INPUT FOR THIS TASK
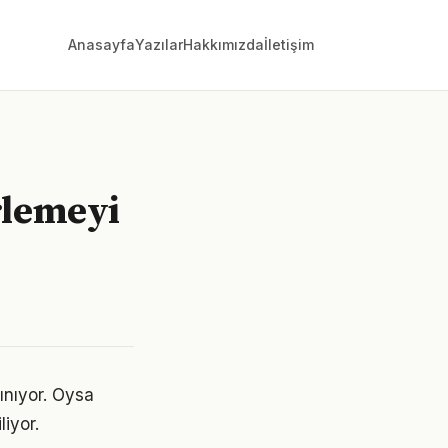
Anasayfa
Yazılar
Hakkımızda
İletişim
rlemeyi
lınıyor. Oysa
liyor.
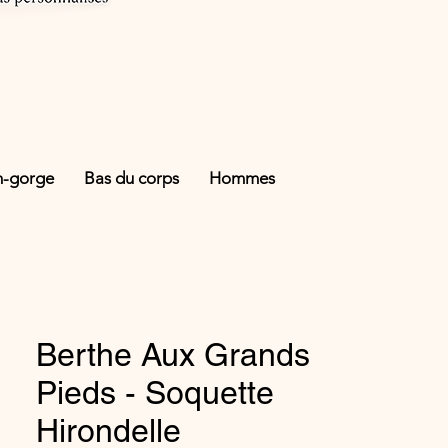
n-gorge
Bas du corps
Hommes
Berthe Aux Grands
Pieds - Soquette
Hirondelle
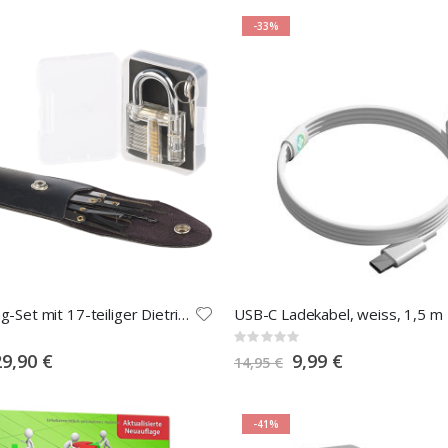
-33%
Lockpicking-Set mit 17-teiliger Dietrich-Tasche und Übungs-Schloss
USB-C Ladekabel, weiss, 1,5 m
Rating:
0%
pecial
Special
29,90 €
9,99 €
14,95 €
rice
Price
-41%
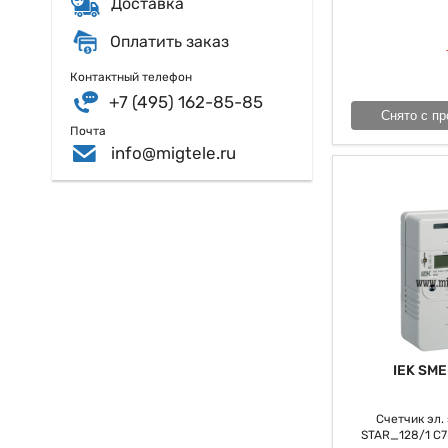
Доставка
5. Необходимо под
возможность подкл
Оплатить заказ
необходимы ли для 
Контактный телефон
Счетчик всепригод
+7 (495) 162-85-85
себе один факт о 
Снято с пр
который, мягко го
Почта
info@migtele.ru
IEK SME
Счетчик эл. э
STAR_128/1 С7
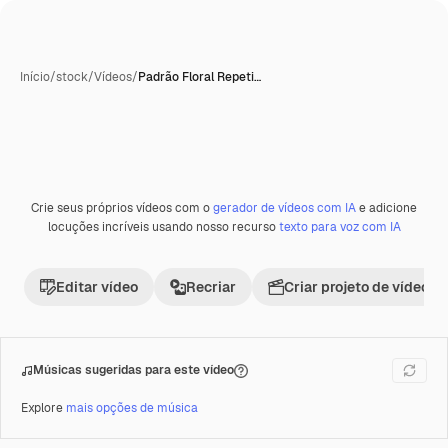
Início
/
stock
/
Vídeos
/
Padrão Floral Repeti…
Gerada com IA
Crie seus próprios vídeos com o
gerador de vídeos com IA
e adicione
Premium
locuções incríveis usando nosso recurso
texto para voz com IA
Editar vídeo
Recriar
Criar projeto de vídeo
Músicas sugeridas para este vídeo
Explore
mais opções de música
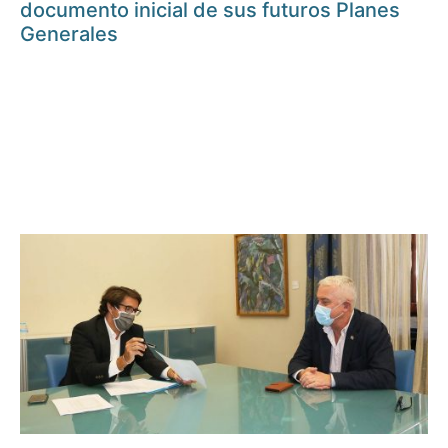
documento inicial de sus futuros Planes
Generales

ABOUT THIS EXERCISE
Retype every line of text from the rows above without changes, and leave the pictures out of your answer.

YOUR SOLUTION
Anasayfa
Yazılar
Hakkımızda
İletişim
rlemeyi
lınıyor. Oysa
liyor.
n-gorge
Bas du corps
Hommes
Berthe Aux Grands
Pieds - Soquette
Hirondelle
-33%
Lockpicking-Set mit 17-teiliger Dietrich-Tasche und Übungs-Schloss
USB-C Ladekabel, weiss, 1,5 m
Rating:
0%
pecial
Special
29,90 €
9,99 €
14,95 €
rice
Price
-41%
Доставка
5. Необходимо под
возможность подкл
Оплатить заказ
необходимы ли для 
Контактный телефон
Счетчик всепригод
+7 (495) 162-85-85
себе один факт о 
Снято с пр
который, мягко го
Почта
info@migtele.ru
IEK SME
Счетчик эл. э
STAR_128/1 С7
Início
/
stock
/
Vídeos
/
Padrão Floral Repeti…
Gerada com IA
Crie seus próprios vídeos com o
gerador de vídeos com IA
e adicione
Premium
locuções incríveis usando nosso recurso
texto para voz com IA
Editar vídeo
Recriar
Criar projeto de vídeo
Músicas sugeridas para este vídeo
Explore
mais opções de música
documento inicial de sus futuros Planes
Generales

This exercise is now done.